"""

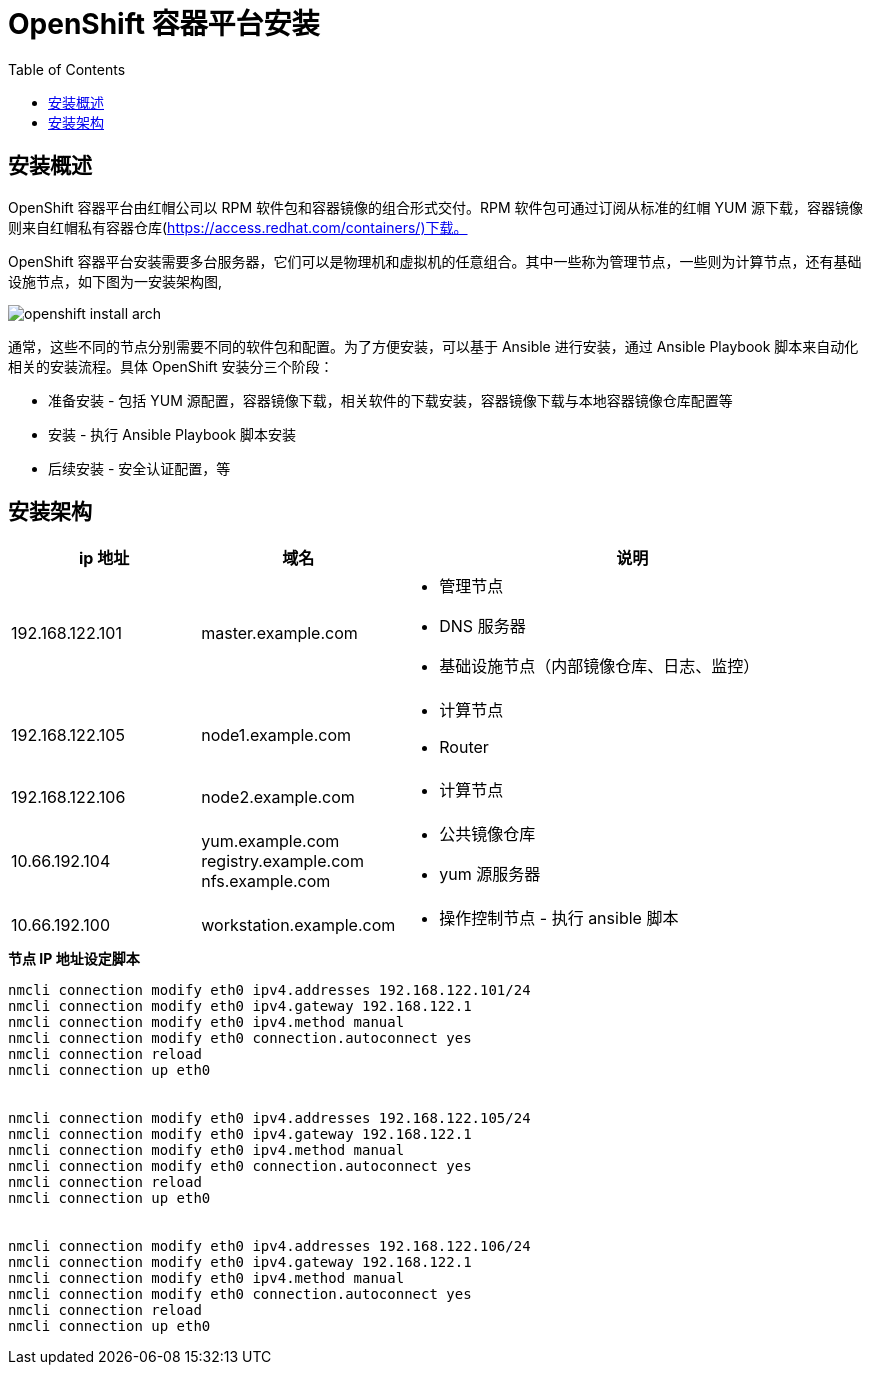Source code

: = OpenShift 容器平台安装
:toc: manual

== 安装概述

OpenShift 容器平台由红帽公司以 RPM 软件包和容器镜像的组合形式交付。RPM 软件包可通过订阅从标准的红帽 YUM 源下载，容器镜像则来自红帽私有容器仓库(https://access.redhat.com/containers/)下载。  

OpenShift 容器平台安装需要多台服务器，它们可以是物理机和虚拟机的任意组合。其中一些称为管理节点，一些则为计算节点，还有基础设施节点，如下图为一安装架构图,

image:img/openshift-install-arch.png[]

通常，这些不同的节点分别需要不同的软件包和配置。为了方便安装，可以基于 Ansible 进行安装，通过 Ansible Playbook 脚本来自动化相关的安装流程。具体 OpenShift 安装分三个阶段：

* 准备安装 - 包括 YUM 源配置，容器镜像下载，相关软件的下载安装，容器镜像下载与本地容器镜像仓库配置等
* 安装 - 执行 Ansible Playbook 脚本安装
* 后续安装 - 安全认证配置，等

== 安装架构

[cols="2,2,5a"]
|===
|ip 地址 |域名 |说明

|192.168.122.101
|master.example.com
|
* 管理节点
* DNS 服务器
* 基础设施节点（内部镜像仓库、日志、监控）

|192.168.122.105
|node1.example.com
|
* 计算节点
* Router

|192.168.122.106
|node2.example.com
|
* 计算节点

|10.66.192.104
|yum.example.com registry.example.com  nfs.example.com
|
* 公共镜像仓库
* yum 源服务器

|10.66.192.100
|workstation.example.com
|
* 操作控制节点 - 执行 ansible 脚本
|===

[source, bash]
.*节点 IP 地址设定脚本*
----
nmcli connection modify eth0 ipv4.addresses 192.168.122.101/24
nmcli connection modify eth0 ipv4.gateway 192.168.122.1
nmcli connection modify eth0 ipv4.method manual
nmcli connection modify eth0 connection.autoconnect yes
nmcli connection reload
nmcli connection up eth0


nmcli connection modify eth0 ipv4.addresses 192.168.122.105/24
nmcli connection modify eth0 ipv4.gateway 192.168.122.1
nmcli connection modify eth0 ipv4.method manual
nmcli connection modify eth0 connection.autoconnect yes
nmcli connection reload
nmcli connection up eth0


nmcli connection modify eth0 ipv4.addresses 192.168.122.106/24
nmcli connection modify eth0 ipv4.gateway 192.168.122.1
nmcli connection modify eth0 ipv4.method manual
nmcli connection modify eth0 connection.autoconnect yes
nmcli connection reload
nmcli connection up eth0
----

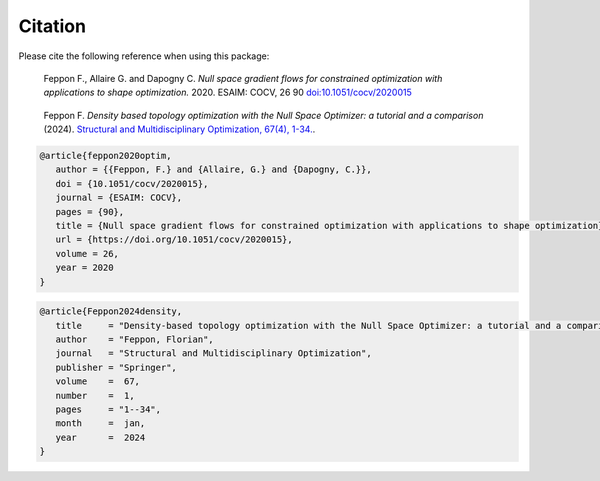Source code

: Citation    
========

Please cite the following reference when using this package:

 
.. pull-quote:: 

    Feppon F., Allaire G. and Dapogny C. *Null space gradient flows for
    constrained optimization with applications to shape optimization.* 2020.
    ESAIM: COCV, 26 90
    `doi:10.1051/cocv/2020015 <https://doi.org/10.1051/cocv/2020015>`_
        
.. pull-quote::

   Feppon F. *Density based topology optimization with the Null Space Optimizer: a
   tutorial and a comparison* (2024).   
   `Structural and Multidisciplinary Optimization, 67(4), 1-34. <https://link.springer.com/article/10.1007/s00158-023-03710-w>`_. 


.. code-block:: bibtex

    @article{feppon2020optim,
       author = {{Feppon, F.} and {Allaire, G.} and {Dapogny, C.}},
       doi = {10.1051/cocv/2020015},
       journal = {ESAIM: COCV},
       pages = {90},
       title = {Null space gradient flows for constrained optimization with applications to shape optimization},
       url = {https://doi.org/10.1051/cocv/2020015},
       volume = 26,
       year = 2020
    }

        
    
        
.. code-block:: bibtex  
   
   @article{Feppon2024density,
      title     = "Density-based topology optimization with the Null Space Optimizer: a tutorial and a comparison",
      author    = "Feppon, Florian",
      journal   = "Structural and Multidisciplinary Optimization",
      publisher = "Springer",
      volume    =  67,
      number    =  1,
      pages     = "1--34",
      month     =  jan,
      year      =  2024
   }

   
    

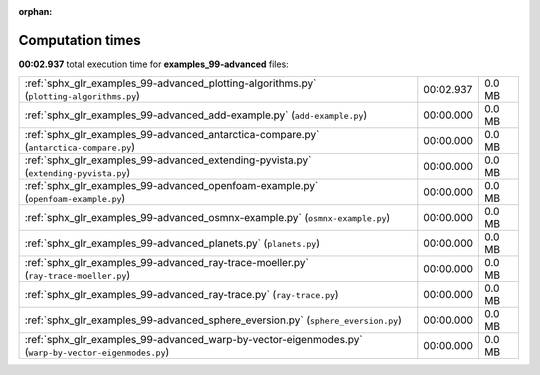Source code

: 
:orphan:

.. _sphx_glr_examples_99-advanced_sg_execution_times:

Computation times
=================
**00:02.937** total execution time for **examples_99-advanced** files:

+------------------------------------------------------------------------------------------------------+-----------+--------+
| :ref:`sphx_glr_examples_99-advanced_plotting-algorithms.py` (``plotting-algorithms.py``)             | 00:02.937 | 0.0 MB |
+------------------------------------------------------------------------------------------------------+-----------+--------+
| :ref:`sphx_glr_examples_99-advanced_add-example.py` (``add-example.py``)                             | 00:00.000 | 0.0 MB |
+------------------------------------------------------------------------------------------------------+-----------+--------+
| :ref:`sphx_glr_examples_99-advanced_antarctica-compare.py` (``antarctica-compare.py``)               | 00:00.000 | 0.0 MB |
+------------------------------------------------------------------------------------------------------+-----------+--------+
| :ref:`sphx_glr_examples_99-advanced_extending-pyvista.py` (``extending-pyvista.py``)                 | 00:00.000 | 0.0 MB |
+------------------------------------------------------------------------------------------------------+-----------+--------+
| :ref:`sphx_glr_examples_99-advanced_openfoam-example.py` (``openfoam-example.py``)                   | 00:00.000 | 0.0 MB |
+------------------------------------------------------------------------------------------------------+-----------+--------+
| :ref:`sphx_glr_examples_99-advanced_osmnx-example.py` (``osmnx-example.py``)                         | 00:00.000 | 0.0 MB |
+------------------------------------------------------------------------------------------------------+-----------+--------+
| :ref:`sphx_glr_examples_99-advanced_planets.py` (``planets.py``)                                     | 00:00.000 | 0.0 MB |
+------------------------------------------------------------------------------------------------------+-----------+--------+
| :ref:`sphx_glr_examples_99-advanced_ray-trace-moeller.py` (``ray-trace-moeller.py``)                 | 00:00.000 | 0.0 MB |
+------------------------------------------------------------------------------------------------------+-----------+--------+
| :ref:`sphx_glr_examples_99-advanced_ray-trace.py` (``ray-trace.py``)                                 | 00:00.000 | 0.0 MB |
+------------------------------------------------------------------------------------------------------+-----------+--------+
| :ref:`sphx_glr_examples_99-advanced_sphere_eversion.py` (``sphere_eversion.py``)                     | 00:00.000 | 0.0 MB |
+------------------------------------------------------------------------------------------------------+-----------+--------+
| :ref:`sphx_glr_examples_99-advanced_warp-by-vector-eigenmodes.py` (``warp-by-vector-eigenmodes.py``) | 00:00.000 | 0.0 MB |
+------------------------------------------------------------------------------------------------------+-----------+--------+
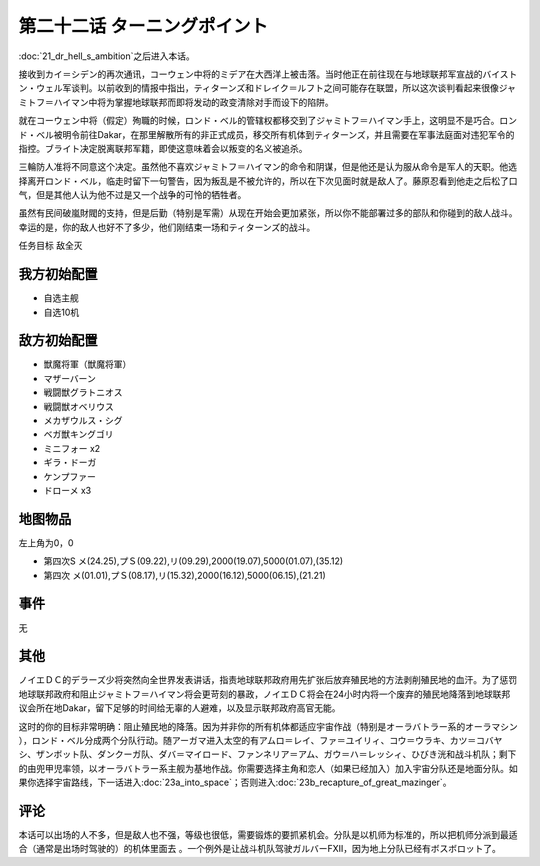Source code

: 第二十二话 ターニングポイント
==============================


:doc:`21_dr_hell_s_ambition`\ 之后进入本话。

接收到カイ＝シデン的再次通讯，コーウェン中将的ミデア在大西洋上被击落。当时他正在前往现在与地球联邦军宣战的バイストン・ウェル军谈判。以前收到的情报中指出，ティターンズ和ドレイク＝ルフト之间可能存在联盟，所以这次谈判看起来很像ジャミトフ＝ハイマン中将为掌握地球联邦而即将发动的政变清除对手而设下的陷阱。

就在コーウェン中将（假定）殉職的时候，ロンド・ベル的管辖权都移交到了ジャミトフ＝ハイマン手上，这明显不是巧合。ロンド・ベル被明令前往Dakar，在那里解散所有的非正式成员，移交所有机体到ティターンズ，并且需要在军事法庭面对违犯军令的指控。ブライト决定脱离联邦军籍，即使这意味着会以叛变的名义被追杀。

三輪防人准将不同意这个决定。虽然他不喜欢ジャミトフ＝ハイマン的命令和阴谋，但是他还是认为服从命令是军人的天职。他选择离开ロンド・ベル，临走时留下一句警告，因为叛乱是不被允许的，所以在下次见面时就是敌人了。藤原忍看到他走之后松了口气，但是其他人认为他不过是又一个战争的可怜的牺牲者。

虽然有民间破嵐財閥的支持，但是后勤（特别是军需）从现在开始会更加紧张，所以你不能部署过多的部队和你碰到的敌人战斗。幸运的是，你的敌人也好不了多少，他们刚结束一场和ティターンズ的战斗。

任务目标 敌全灭

-------------------
我方初始配置
-------------------

* 自选主舰
* 自选10机

-------------------
敌方初始配置
-------------------

* 獣魔将軍（獣魔将軍）
* マザーバーン
* 戦闘獣グラトニオス
* 戦闘獣オベリウス
* メカザウルス・シグ
* ベガ獣キングゴリ
* ミニフォー x2
* ギラ・ドーガ
* ケンプファー
* ドローメ x3

-------------
地图物品
-------------

左上角为0，0

* 第四次S メ(24.25),プＳ(09.22),リ(09.29),2000(19.07),5000(01.07),(35.12) 
* 第四次 メ(01.01),プＳ(08.17),リ(15.32),2000(16.12),5000(06.15),(21.21) 

------------------------
事件
------------------------
无

-------------------　
其他
-------------------

ノイエＤＣ的デラーズ少将突然向全世界发表讲话，指责地球联邦政府用先扩张后放弃殖民地的方法剥削殖民地的血汗。为了惩罚地球联邦政府和阻止ジャミトフ＝ハイマン将会更苛刻的暴政，ノイエＤＣ将会在24小时内将一个废弃的殖民地降落到地球联邦议会所在地Dakar，留下足够的时间给无辜的人避难，以及显示联邦政府高官无能。

这时的你的目标非常明确：阻止殖民地的降落。因为并非你的所有机体都适应宇宙作战（特别是オーラバトラー系的オーラマシン ），ロンド・ベル分成两个分队行动。随アーガマ进入太空的有アムロ＝レイ、ファ＝ユイリィ、コウ＝ウラキ、カツ＝コバヤシ、ザンボット队、ダンクーガ队、ダバ＝マイロード、ファンネリア＝アム、ガウ＝ハ＝レッシィ、ひびき洸和战斗机队；剩下的由兜甲児率领，以オーラバトラー系主舰为基地作战。你需要选择主角和恋人（如果已经加入）加入宇宙分队还是地面分队。如果你选择宇宙路线，下一话进入\ :doc:`23a_into_space`\ ；否则进入\ :doc:`23b_recapture_of_great_mazinger`\ 。

-------------------
评论
-------------------


本话可以出场的人不多，但是敌人也不强，等级也很低，需要锻炼的要抓紧机会。分队是以机师为标准的，所以把机师分派到最适合（通常是出场时驾驶的）的机体里面去 。一个例外是让战斗机队驾驶ガルバーFXII，因为地上分队已经有ボスボロット了。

"""

WHAT YOU NEED TO DO: Go through the entries above and copy each line holding the string "Optimizer".

EXERCISE RESULT:
   Feppon F. *Density based topology optimization with the Null Space Optimizer: a
      title     = "Density-based topology optimization with the Null Space Optimizer: a tutorial and a comparison",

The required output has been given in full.